Présentation de l'éditeur :
Purgatoire raconte l’histoire d’Emilia Dupuy, dont la vie s’est brisée un jour de juillet 1977, près de la ville de Tucumán, dans le nord de l’Argentine. Avec son mari Simon, cartographe comme elle, ils étaient partis en mission dans cette région lointaine pour parachever la carte d’une route internationale à la demande de l’Automobile Club de Buenos Aires. C’est alors qu’ils sont arrêtés par les militaires en raison de leurs activités « suspectes », ils détiennent en effet, pour leur travail, des cartes topographiques de toute la zone. Après avoir été détenue et torturée, Emilia est libérée par les autorités grâce à l’intervention de son père, le Docteur Dupuy, l’un des intellectuels du régime, dont les idées guident l’action de la dictature. Emilia rentre à Buenos Aires où elle pense retrouver Simon. Mais Simon ne rentrera jamais. Le calvaire d’Emilia s’étend sur plus de trente ans. Elle part chercher son mari à Rio où un témoin dit l’avoir vu ; elle parcourt les bidonvilles de Caracas et de Mexico où elle croit pouvoir retrouver sa trace. Elle n’accepte pas les conclusions de l’enquête menée par des ONG après la chute de la dictature ni les déclarations de plusieurs soldats qui ont vu le cadavre de Simon dans le patio d’une caserne. Emilia pense que son mari est toujours en vie car elle « sent » sa présence. Qui plus est, vers la fin de sa vie, elle le voit enfin et le retrouve mais comme dans un rêve, ou est-ce la projection de son esprit dérangé ? Car Emilia vit avec les démons du passé : la culpabilité d’un père qu’elle refuse de s’avouer (ce bras droit des militaires n’a eu aucun mal à faire « disparaître » son gendre, jugé « subversif »), et les cauchemars d’une époque effroyable qu’elle a vécue comme un zombi, assommée par la violence psychologique exercée par sa famille et par la société tout entière.

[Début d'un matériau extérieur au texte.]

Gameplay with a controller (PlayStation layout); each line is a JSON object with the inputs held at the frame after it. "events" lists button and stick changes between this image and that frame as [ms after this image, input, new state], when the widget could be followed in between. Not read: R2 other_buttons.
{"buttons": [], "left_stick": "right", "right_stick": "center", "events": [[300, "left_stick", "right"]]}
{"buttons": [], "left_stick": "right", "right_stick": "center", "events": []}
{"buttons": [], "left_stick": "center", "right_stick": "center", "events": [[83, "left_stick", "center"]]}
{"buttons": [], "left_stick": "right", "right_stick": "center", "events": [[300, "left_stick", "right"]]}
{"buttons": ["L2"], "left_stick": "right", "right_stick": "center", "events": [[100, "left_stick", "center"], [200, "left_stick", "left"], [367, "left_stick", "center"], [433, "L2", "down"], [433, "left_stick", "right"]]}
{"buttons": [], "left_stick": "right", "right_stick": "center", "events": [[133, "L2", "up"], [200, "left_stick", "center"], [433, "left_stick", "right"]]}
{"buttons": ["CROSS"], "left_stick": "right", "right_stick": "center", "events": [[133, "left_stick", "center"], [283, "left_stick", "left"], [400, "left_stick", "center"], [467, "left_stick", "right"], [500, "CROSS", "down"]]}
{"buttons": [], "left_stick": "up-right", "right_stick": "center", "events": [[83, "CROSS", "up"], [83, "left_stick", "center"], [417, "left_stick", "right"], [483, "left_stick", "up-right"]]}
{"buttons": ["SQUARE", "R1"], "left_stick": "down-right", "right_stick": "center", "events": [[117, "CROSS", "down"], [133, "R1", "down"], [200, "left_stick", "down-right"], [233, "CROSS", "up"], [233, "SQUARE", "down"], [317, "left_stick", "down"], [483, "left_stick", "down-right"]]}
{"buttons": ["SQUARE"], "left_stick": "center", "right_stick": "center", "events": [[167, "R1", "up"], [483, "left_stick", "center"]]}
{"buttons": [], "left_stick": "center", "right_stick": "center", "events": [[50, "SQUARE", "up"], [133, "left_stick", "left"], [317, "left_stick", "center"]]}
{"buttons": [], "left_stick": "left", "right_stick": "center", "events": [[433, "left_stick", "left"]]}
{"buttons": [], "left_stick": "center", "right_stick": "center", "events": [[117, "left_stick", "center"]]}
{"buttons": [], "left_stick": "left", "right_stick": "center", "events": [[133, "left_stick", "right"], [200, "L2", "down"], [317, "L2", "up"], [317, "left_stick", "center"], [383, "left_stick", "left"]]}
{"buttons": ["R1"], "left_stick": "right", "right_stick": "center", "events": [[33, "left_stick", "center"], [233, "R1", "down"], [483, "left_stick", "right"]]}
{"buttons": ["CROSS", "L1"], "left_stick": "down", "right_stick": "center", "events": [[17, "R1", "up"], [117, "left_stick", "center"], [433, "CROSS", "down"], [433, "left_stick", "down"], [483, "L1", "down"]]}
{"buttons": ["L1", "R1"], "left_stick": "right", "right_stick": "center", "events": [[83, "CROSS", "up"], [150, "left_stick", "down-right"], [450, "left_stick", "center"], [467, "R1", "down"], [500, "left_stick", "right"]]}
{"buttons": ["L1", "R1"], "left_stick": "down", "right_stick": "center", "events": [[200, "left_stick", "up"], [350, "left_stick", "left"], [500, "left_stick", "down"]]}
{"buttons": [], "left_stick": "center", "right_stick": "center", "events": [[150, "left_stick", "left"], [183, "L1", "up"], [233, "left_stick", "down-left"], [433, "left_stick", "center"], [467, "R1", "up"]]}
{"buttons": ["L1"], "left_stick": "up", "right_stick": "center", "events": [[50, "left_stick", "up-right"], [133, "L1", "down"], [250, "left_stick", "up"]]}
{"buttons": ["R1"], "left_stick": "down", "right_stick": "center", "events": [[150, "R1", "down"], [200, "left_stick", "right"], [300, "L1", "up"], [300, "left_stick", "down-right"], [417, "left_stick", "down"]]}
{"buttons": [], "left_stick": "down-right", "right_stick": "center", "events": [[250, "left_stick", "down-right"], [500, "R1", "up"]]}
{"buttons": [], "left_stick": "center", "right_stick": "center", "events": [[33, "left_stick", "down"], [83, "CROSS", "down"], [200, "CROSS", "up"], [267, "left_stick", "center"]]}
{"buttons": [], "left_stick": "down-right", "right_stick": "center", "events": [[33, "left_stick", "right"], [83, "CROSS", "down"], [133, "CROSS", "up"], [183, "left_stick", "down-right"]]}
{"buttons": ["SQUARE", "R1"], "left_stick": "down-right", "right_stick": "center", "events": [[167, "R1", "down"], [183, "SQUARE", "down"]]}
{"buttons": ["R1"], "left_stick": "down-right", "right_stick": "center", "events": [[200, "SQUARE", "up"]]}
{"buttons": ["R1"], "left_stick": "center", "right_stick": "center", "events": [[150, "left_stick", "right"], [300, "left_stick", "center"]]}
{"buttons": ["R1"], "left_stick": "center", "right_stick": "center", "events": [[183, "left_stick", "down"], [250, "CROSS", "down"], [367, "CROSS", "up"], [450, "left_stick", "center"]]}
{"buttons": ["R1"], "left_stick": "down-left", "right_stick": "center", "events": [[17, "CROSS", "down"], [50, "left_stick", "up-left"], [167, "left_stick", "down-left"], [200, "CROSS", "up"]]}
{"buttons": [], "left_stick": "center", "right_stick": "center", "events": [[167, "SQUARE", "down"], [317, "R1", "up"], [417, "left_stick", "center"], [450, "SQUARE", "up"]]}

Tomás Eloy Martínez, l’un des intellectuels argentins qui a dénoncé avec le plus de force et d’indignation les crimes de la dictature militaire de son pays, nous raconte cette histoire d’amour et d’obsession dans deux cadres temporels alternés : celui de la dictature et, trente ans plus tard, celui des derniers jours d’Emilia, devenue bibliothécaire dans une petite ville du New Jersey. La narration passe d’un contexte à l’autre, d’une époque à l’autre, et nous offre, à la fois, une fresque historique des années noires de l’Argentine et le portrait intime d’une femme seule, déséquilibrée et hantée par son passé.

 
Mon sentiment au sujet de ce roman :
La lecture de ce roman m'a pris un temps infini. Pourtant, il est sublime, magnifiquement écrit. Mais aussi terrible.
Alors j'y suis allée à doses homéopathiques. Pour pouvoir digérer. Mais même comme ça, c'est difficile.
Surtout si l'on se réfère à la tragique actualité, dans les pays d'Amérique Latine, qui démontre que cette folie-là, celle des hommes, que l'on espérait d'un passé révolu, ne s'arrêtera jamais (lire ici).
Car, au delà de cette belle histoire d'amour, c'est bien de cela dont il s'agit : la corruption, le totalitarisme, le peuple malmené, impuissant. L'horreur. Et après ça les séquelles, impossible à panser.
C'est un roman que je vous conseille vraiment, dans la lignée de "D'amour et d'ombre", d'Isabel Allende, mais aussi "Prières nocturnes", de Santiago Gamboa, tous dénonciateurs d'un système politique véreux et corrompu jusqu'à la moelle.
 

Morceaux choisis :
"Un simple frôlement des doigts, et elle avait éprouvé de la chaleur, de la plénitude, du bonheur, la sensation d'avoir déjà vécu souvent ce qu'en réalité elle vivait pour la première fois. Dans ce corps inconnu se trouvait la carte de sa vie, la représentation de l'univers telle quelle l'avait lue dans une encyclopédie taoïste datant de deux siècles avant Jésus-Christ : "Sa tête ronde est la voûte céleste, ses pieds délicats sont l'image de la Terre, ses cheveux sont les étoiles, ses yeux le Soleil et la Lune, ses sourcils la Grande Ourse, son nez ressemble à une montagne, ses quatre membres sont les quatre saisons, ses cinq viscères les cinq éléments."
"Quels sont les traits caractéristiques d'un individu? Pas la musique ou le contenu de ses paroles ni les lignes de son corps, rien qui soit directement visible. Plus d'une fois elle s'était trompée, suivant dans la rue des hommes qui marchaient comme Simon, ou qui laissaient derrière eux un sillage de parfum lui évoquant sa nuque, et quand elle les regardait en face elle était désespérée. Pourquoi n'y a-t-il pas deux personnes semblables ?"
"Seules les feuilles des noyers témoignaient d'une certaine imagination et tombaient irrégulièrement en automne".
"Le paysage change au fil des saisons, disait l'écrivain, mais la fenêtre dans laquelle se découpe le paysage est toujours la même".
"Les choses qui n'existent pas sont beaucoup plus nombreuses que celles qui parviennent à exister. Ce qui n'existera pas est infini. Les graines qui n'ont trouvé ni leur terre ni leur eau et qui ne sont pas transformées en plantes, les êtres qui ne sont pas nés, les personnages qui n'ont pas été écrits. (...) On écrit des romans dans cette intention : pour réparer dans le monde l'absence perpétuelle de ce qui n'a jamais existé."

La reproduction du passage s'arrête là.